Very often, we are interested in tallying the results from a table. That is, we are interested in counting how many instances of some kind of observation are within our table.
Pandas
makes counting of values relatively easy.
An important step in tallying is to figure out the unique values within the collection of items that you are tallying. For example, in the data we have been looking at:
df['state'].unique()
Will give you an array containing the unique values of states.
df['state'].value_counts()
Will give you the number of individuals in each bin.
Note that this is also a Series
object, so if you want to do further calculations with these
numbers you can do that too.
Cross-tabs are tables that display the contingent distributions of frequencies of certain combinations of variable values. For example, we can calculate the frequency of gender by state:
ctab_state_gender = df.groupby(["state", "gender"]).count()

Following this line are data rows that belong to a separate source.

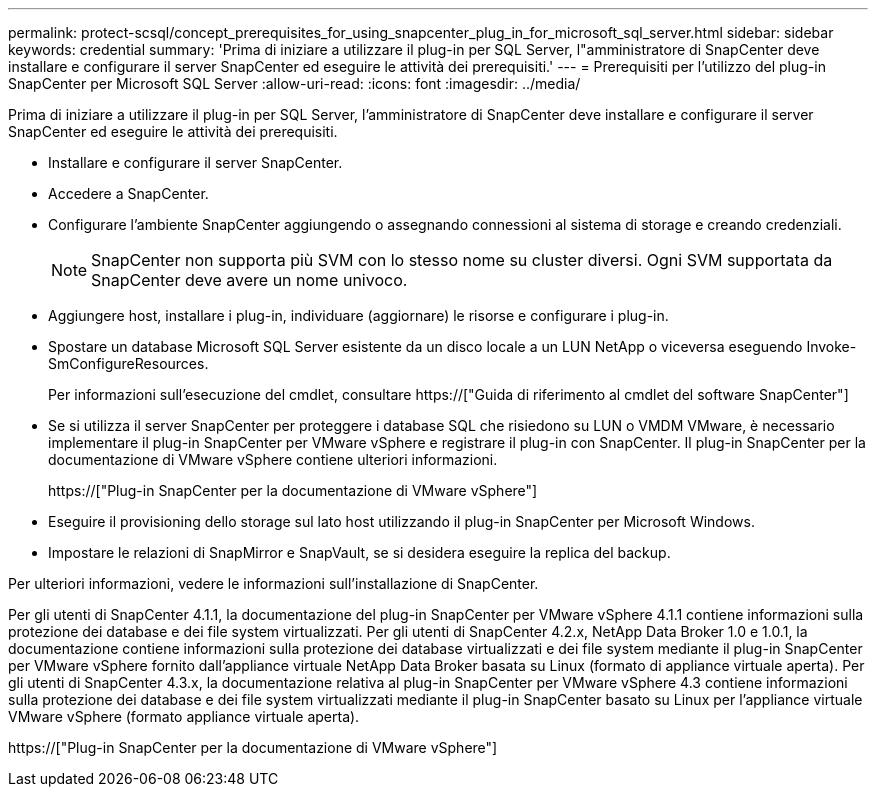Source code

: ---
permalink: protect-scsql/concept_prerequisites_for_using_snapcenter_plug_in_for_microsoft_sql_server.html 
sidebar: sidebar 
keywords: credential 
summary: 'Prima di iniziare a utilizzare il plug-in per SQL Server, l"amministratore di SnapCenter deve installare e configurare il server SnapCenter ed eseguire le attività dei prerequisiti.' 
---
= Prerequisiti per l'utilizzo del plug-in SnapCenter per Microsoft SQL Server
:allow-uri-read: 
:icons: font
:imagesdir: ../media/


[role="lead"]
Prima di iniziare a utilizzare il plug-in per SQL Server, l'amministratore di SnapCenter deve installare e configurare il server SnapCenter ed eseguire le attività dei prerequisiti.

* Installare e configurare il server SnapCenter.
* Accedere a SnapCenter.
* Configurare l'ambiente SnapCenter aggiungendo o assegnando connessioni al sistema di storage e creando credenziali.
+

NOTE: SnapCenter non supporta più SVM con lo stesso nome su cluster diversi. Ogni SVM supportata da SnapCenter deve avere un nome univoco.

* Aggiungere host, installare i plug-in, individuare (aggiornare) le risorse e configurare i plug-in.
* Spostare un database Microsoft SQL Server esistente da un disco locale a un LUN NetApp o viceversa eseguendo Invoke-SmConfigureResources.
+
Per informazioni sull'esecuzione del cmdlet, consultare https://["Guida di riferimento al cmdlet del software SnapCenter"]

* Se si utilizza il server SnapCenter per proteggere i database SQL che risiedono su LUN o VMDM VMware, è necessario implementare il plug-in SnapCenter per VMware vSphere e registrare il plug-in con SnapCenter. Il plug-in SnapCenter per la documentazione di VMware vSphere contiene ulteriori informazioni.
+
https://["Plug-in SnapCenter per la documentazione di VMware vSphere"]

* Eseguire il provisioning dello storage sul lato host utilizzando il plug-in SnapCenter per Microsoft Windows.
* Impostare le relazioni di SnapMirror e SnapVault, se si desidera eseguire la replica del backup.


Per ulteriori informazioni, vedere le informazioni sull'installazione di SnapCenter.

Per gli utenti di SnapCenter 4.1.1, la documentazione del plug-in SnapCenter per VMware vSphere 4.1.1 contiene informazioni sulla protezione dei database e dei file system virtualizzati. Per gli utenti di SnapCenter 4.2.x, NetApp Data Broker 1.0 e 1.0.1, la documentazione contiene informazioni sulla protezione dei database virtualizzati e dei file system mediante il plug-in SnapCenter per VMware vSphere fornito dall'appliance virtuale NetApp Data Broker basata su Linux (formato di appliance virtuale aperta). Per gli utenti di SnapCenter 4.3.x, la documentazione relativa al plug-in SnapCenter per VMware vSphere 4.3 contiene informazioni sulla protezione dei database e dei file system virtualizzati mediante il plug-in SnapCenter basato su Linux per l'appliance virtuale VMware vSphere (formato appliance virtuale aperta).

https://["Plug-in SnapCenter per la documentazione di VMware vSphere"]
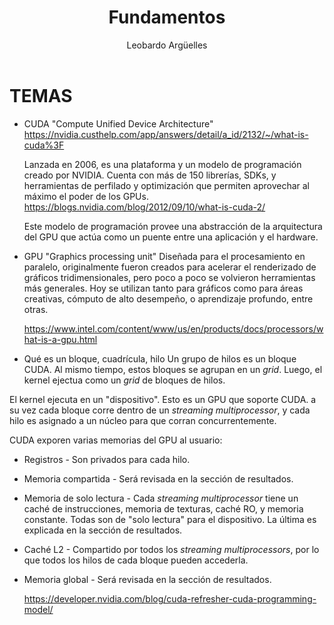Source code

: #+TITLE: Fundamentos
#+AUTHOR: Leobardo Argüelles

* TEMAS
+ CUDA
  "Compute Unified Device Architecture" https://nvidia.custhelp.com/app/answers/detail/a_id/2132/~/what-is-cuda%3F

  Lanzada en 2006, es una plataforma y un modelo de programación creado por NVIDIA. Cuenta con más de 150 librerías,
  SDKs, y herramientas de perfilado y optimización que permiten aprovechar al máximo el poder de los GPUs.
  https://blogs.nvidia.com/blog/2012/09/10/what-is-cuda-2/

  Este modelo de programación provee una abstracción de la arquitectura del GPU que actúa como un puente entre una
  aplicación y el hardware.
+ GPU
  "Graphics processing unit"
  Diseñada para el procesamiento en paralelo, originalmente fueron creados para acelerar el renderizado de
  gráficos tridimensionales, pero poco a poco se volvieron herramientas más generales. Hoy se utilizan tanto para
  gráficos como para áreas creativas, cómputo de alto desempeño, o aprendizaje profundo, entre otras.

  https://www.intel.com/content/www/us/en/products/docs/processors/what-is-a-gpu.html

+ Qué es un bloque, cuadrícula, hilo
  Un grupo de hilos es un bloque CUDA. Al mismo tiempo, estos bloques se agrupan en un /grid/.
  Luego, el kernel ejectua como un /grid/ de bloques de hilos.

 [[./images/cuda_grid.png]]

El kernel ejecuta en un "dispositivo". Esto es un GPU que soporte CUDA. a su vez cada bloque corre dentro de un
/streaming multiprocessor/, y cada hilo es asignado a un núcleo para que corran concurrentemente.

CUDA exporen varias memorias del GPU al usuario:
+ Registros - Son privados para cada hilo.
+ Memoria compartida - Será revisada en la sección de resultados.
+ Memoria de solo lectura - Cada /streaming multiprocessor/ tiene un caché de instrucciones, memoria de texturas, caché RO, y memoria constante. Todas son de "solo lectura" para el dispositivo. La última es explicada en la sección de resultados.
+ Caché L2 - Compartido por todos los /streaming multiprocessors/, por lo que todos los hilos de cada bloque pueden accederla.
+ Memoria global - Será revisada en la sección de resultados.

  https://developer.nvidia.com/blog/cuda-refresher-cuda-programming-model/
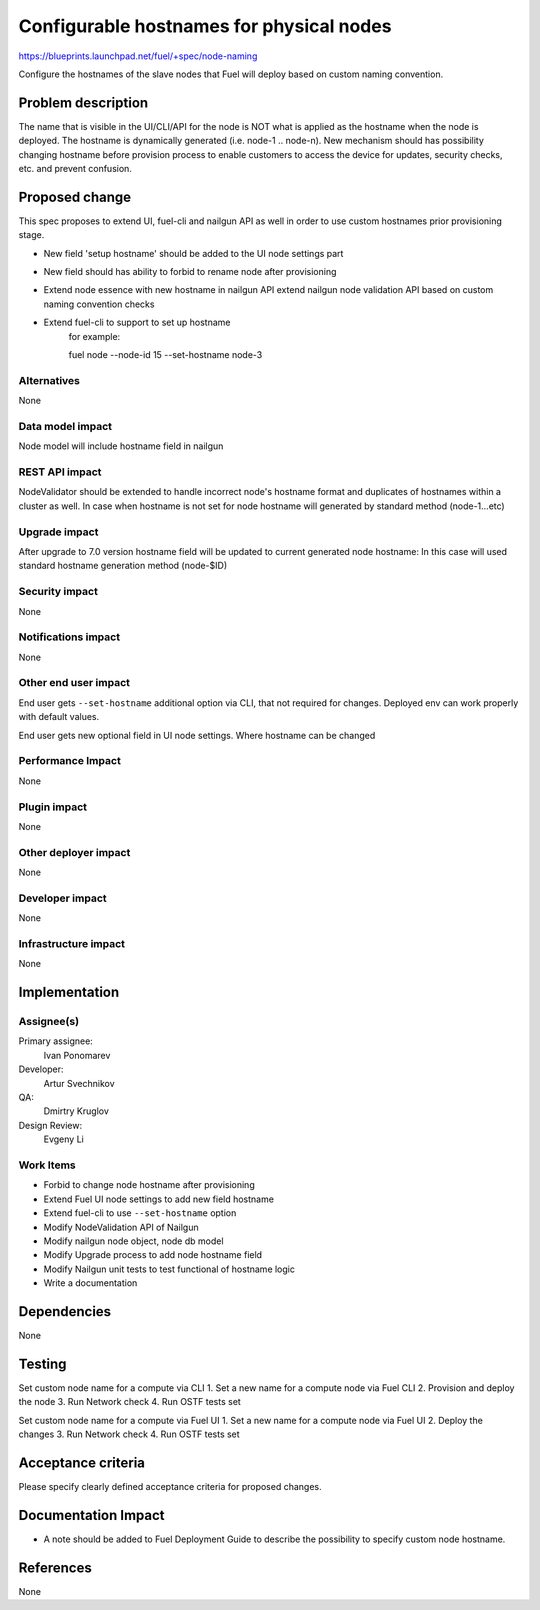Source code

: ..
 This work is licensed under a Creative Commons Attribution 3.0 Unported
 License.

 http://creativecommons.org/licenses/by/3.0/legalcode

==========================================
Configurable hostnames for physical nodes
==========================================

https://blueprints.launchpad.net/fuel/+spec/node-naming

Configure the hostnames of the slave nodes that Fuel will deploy based on
custom naming convention.


Problem description
===================

The name that is visible in the UI/CLI/API for the node is NOT what is applied
as the hostname when the node is deployed. The hostname is dynamically
generated (i.e. node-1 .. node-n).
New mechanism should has possibility changing hostname before provision
process to enable customers to access the device for updates, security checks,
etc. and prevent confusion.


Proposed change
===============

This spec proposes to extend UI, fuel-cli and nailgun API as well in
order to use custom hostnames prior provisioning stage.

* New field 'setup hostname' should be added to the UI node settings part
* New field should has ability to forbid to rename node after provisioning
* Extend node essence with new hostname in nailgun API
  extend nailgun node validation API
  based on custom naming convention checks

* Extend fuel-cli to support to set up hostname
    for example::

    fuel node --node-id 15 --set-hostname node-3

Alternatives
------------

None

Data model impact
-----------------

Node model will include hostname field in nailgun

REST API impact
---------------

NodeValidator should be extended to handle incorrect node's hostname format and
duplicates of hostnames within a cluster as well.
In case when hostname is not set for node hostname will generated by standard
method (node-1...etc)

Upgrade impact
--------------

After upgrade to 7.0 version hostname field will be updated to current
generated node hostname:
In this case will used standard hostname generation method (node-$ID)

Security impact
---------------

None

Notifications impact
--------------------
None

Other end user impact
---------------------

End user gets ``--set-hostname`` additional option via CLI, that not required
for changes. Deployed env can work properly with default values.

End user gets new optional field in UI node settings.
Where hostname can be changed


Performance Impact
------------------

None

Plugin impact
-------------

None

Other deployer impact
---------------------

None

Developer impact
----------------

None

Infrastructure impact
---------------------

None


Implementation
==============

Assignee(s)
-----------

Primary assignee:
  Ivan Ponomarev

Developer:
  Artur Svechnikov

QA:
  Dmirtry Kruglov

Design Review:
  Evgeny Li

Work Items
----------

* Forbid to change node hostname after provisioning
* Extend Fuel UI node settings to add new field hostname
* Extend fuel-cli to use ``--set-hostname`` option
* Modify NodeValidation API of Nailgun
* Modify nailgun node object, node db model
* Modify Upgrade process to add node hostname field
* Modify Nailgun unit tests to test functional of hostname logic
* Write a documentation


Dependencies
============

None


Testing
=======

Set custom node name for a compute via CLI
1. Set a new name for a compute node via Fuel CLI
2. Provision and deploy the node
3. Run Network check
4. Run OSTF tests set


Set custom node name for a compute via Fuel UI
1. Set a new name for a compute node via Fuel UI
2. Deploy the changes
3. Run Network check
4. Run OSTF tests set

Acceptance criteria
===================

Please specify clearly defined acceptance criteria for proposed changes.


Documentation Impact
====================

* A note should be added to Fuel Deployment Guide to describe the possibility
  to specify custom node hostname.


References
==========

None
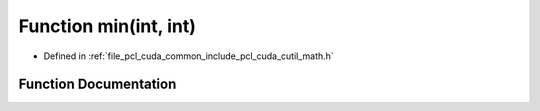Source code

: .. _exhale_function_cuda_2common_2include_2pcl_2cuda_2cutil__math_8h_1abd8bbcfabb3ddef2ccaafb9928a37b95:

Function min(int, int)
======================

- Defined in :ref:`file_pcl_cuda_common_include_pcl_cuda_cutil_math.h`


Function Documentation
----------------------


.. doxygenfunction:: min(int, int)
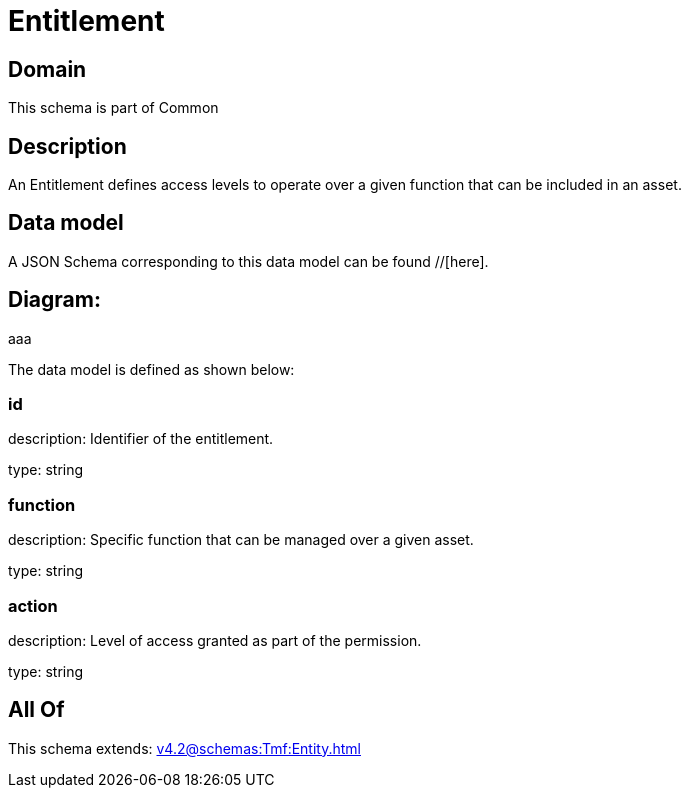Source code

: = Entitlement

[#domain]
== Domain

This schema is part of Common

[#description]
== Description
An Entitlement defines access levels to operate over a given function that can be included in an asset.


[#data_model]
== Data model

A JSON Schema corresponding to this data model can be found //[here].

== Diagram:
aaa

The data model is defined as shown below:


=== id
description: Identifier of the entitlement.

type: string


=== function
description: Specific function that can be managed over a given asset.

type: string


=== action
description: Level of access granted as part of the permission.

type: string


[#all_of]
== All Of

This schema extends: xref:v4.2@schemas:Tmf:Entity.adoc[]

The result of cross-tabulation is also a DataFrame
, but it has a more complicated index than
the DataFrame
objects we have seen so far.
This is called a MultiIndex
:
ctab_state_gender
MultiIndex(levels=[['act', 'aw', 'nss', 'nsw', 'nt', 'nws', 'qdl', 'qld', 'qod', 'sa', 'sk', 'tas', 'vic', 'vid', 'vif', 'viy', 'vkc', 'wa', 'wz'], ['None', 'female', 'male']],
labels=[[0, 0, 0, 1, 2, 3, 3, 3, 4, 4, 5, 6, 7, 7, 7, 8, 9, 9, 9, 10, 11, 11, 11, 12, 12, 12, 13, 14, 15, 16, 17, 17, 17, 18], [0, 1, 2, 2, 2, 0, 1, 2, 1, 2, 2, 2, 0, 1, 2, 1, 0, 1, 2, 1, 0, 1, 2, 0, 1, 2, 1, 0, 2, 1, 0, 1, 2, 2]],
names=['state', 'gender'])
Here, the levels of the index are all the combinations between the first list and the second list within the levels
MultiIndex
objects can be used in a similar way to they way that a regular Index
is used.
For example, indexing using loc
on the first level:
ctab_state_gender.loc["aw"]
will give you the table for that State (what would you do to get the table for “male” across states?)
You can also get a particular row in this table, by indexing with a sequence:
ctab_state_gender.loc["aw", "male"]
Create a cross-tab of tax brackets as a function of state.
How would you go about reporting a count of tax bracket, by state and gender?